Assigned task: All lines from the one with "Figure 8. Microscopic" through the last are to be given again exactly as they stand in the data below, and only those.

--- START ---

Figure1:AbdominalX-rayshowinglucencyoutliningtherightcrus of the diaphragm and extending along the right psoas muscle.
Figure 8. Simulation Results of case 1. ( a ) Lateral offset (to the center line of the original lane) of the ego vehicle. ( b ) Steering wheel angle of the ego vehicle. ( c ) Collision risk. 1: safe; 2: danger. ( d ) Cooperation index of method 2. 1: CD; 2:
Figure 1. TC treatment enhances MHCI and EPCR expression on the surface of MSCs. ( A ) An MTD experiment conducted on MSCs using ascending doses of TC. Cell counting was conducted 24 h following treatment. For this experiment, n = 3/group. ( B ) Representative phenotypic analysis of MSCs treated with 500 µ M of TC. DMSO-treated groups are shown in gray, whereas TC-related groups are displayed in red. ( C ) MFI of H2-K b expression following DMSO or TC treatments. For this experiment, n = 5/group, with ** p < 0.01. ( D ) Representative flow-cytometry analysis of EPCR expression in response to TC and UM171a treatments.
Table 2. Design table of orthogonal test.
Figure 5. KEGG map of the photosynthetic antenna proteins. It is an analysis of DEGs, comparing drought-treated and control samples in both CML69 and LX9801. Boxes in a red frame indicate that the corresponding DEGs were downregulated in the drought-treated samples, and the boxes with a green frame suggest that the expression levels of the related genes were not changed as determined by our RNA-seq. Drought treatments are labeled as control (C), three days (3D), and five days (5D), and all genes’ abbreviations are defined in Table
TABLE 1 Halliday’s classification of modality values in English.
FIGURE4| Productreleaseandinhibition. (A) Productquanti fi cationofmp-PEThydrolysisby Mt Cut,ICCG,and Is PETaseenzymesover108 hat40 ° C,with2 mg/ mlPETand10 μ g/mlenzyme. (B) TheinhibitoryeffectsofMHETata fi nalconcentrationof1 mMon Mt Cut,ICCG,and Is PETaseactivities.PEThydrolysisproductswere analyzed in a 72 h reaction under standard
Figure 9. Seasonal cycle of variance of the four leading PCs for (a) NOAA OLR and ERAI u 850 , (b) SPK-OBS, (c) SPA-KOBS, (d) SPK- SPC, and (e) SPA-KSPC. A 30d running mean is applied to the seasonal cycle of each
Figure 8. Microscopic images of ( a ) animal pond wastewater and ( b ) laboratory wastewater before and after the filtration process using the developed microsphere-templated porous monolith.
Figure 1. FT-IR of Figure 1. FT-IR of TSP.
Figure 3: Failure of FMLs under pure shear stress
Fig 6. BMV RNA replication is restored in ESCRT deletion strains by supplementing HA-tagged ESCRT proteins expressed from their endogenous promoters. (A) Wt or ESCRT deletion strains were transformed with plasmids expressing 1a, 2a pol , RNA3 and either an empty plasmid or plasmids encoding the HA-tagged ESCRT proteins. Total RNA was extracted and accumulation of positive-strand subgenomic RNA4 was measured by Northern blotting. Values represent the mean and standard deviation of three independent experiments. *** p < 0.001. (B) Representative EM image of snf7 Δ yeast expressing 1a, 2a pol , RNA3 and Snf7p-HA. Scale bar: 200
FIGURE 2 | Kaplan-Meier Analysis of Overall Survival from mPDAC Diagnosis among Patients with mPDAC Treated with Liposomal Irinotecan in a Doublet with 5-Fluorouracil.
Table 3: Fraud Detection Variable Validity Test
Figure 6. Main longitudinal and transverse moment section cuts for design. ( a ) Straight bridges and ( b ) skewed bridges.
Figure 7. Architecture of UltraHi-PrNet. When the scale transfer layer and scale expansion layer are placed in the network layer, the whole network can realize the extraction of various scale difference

--- END ---

Output for this task:
Figure 8. Microscopic images of ( a ) animal pond wastewater and ( b ) laboratory wastewater before and after the filtration process using the developed microsphere-templated porous monolith.
Figure 1. FT-IR of Figure 1. FT-IR of TSP.
Figure 3: Failure of FMLs under pure shear stress
Fig 6. BMV RNA replication is restored in ESCRT deletion strains by supplementing HA-tagged ESCRT proteins expressed from their endogenous promoters. (A) Wt or ESCRT deletion strains were transformed with plasmids expressing 1a, 2a pol , RNA3 and either an empty plasmid or plasmids encoding the HA-tagged ESCRT proteins. Total RNA was extracted and accumulation of positive-strand subgenomic RNA4 was measured by Northern blotting. Values represent the mean and standard deviation of three independent experiments. *** p < 0.001. (B) Representative EM image of snf7 Δ yeast expressing 1a, 2a pol , RNA3 and Snf7p-HA. Scale bar: 200
FIGURE 2 | Kaplan-Meier Analysis of Overall Survival from mPDAC Diagnosis among Patients with mPDAC Treated with Liposomal Irinotecan in a Doublet with 5-Fluorouracil.
Table 3: Fraud Detection Variable Validity Test
Figure 6. Main longitudinal and transverse moment section cuts for design. ( a ) Straight bridges and ( b ) skewed bridges.
Figure 7. Architecture of UltraHi-PrNet. When the scale transfer layer and scale expansion layer are placed in the network layer, the whole network can realize the extraction of various scale difference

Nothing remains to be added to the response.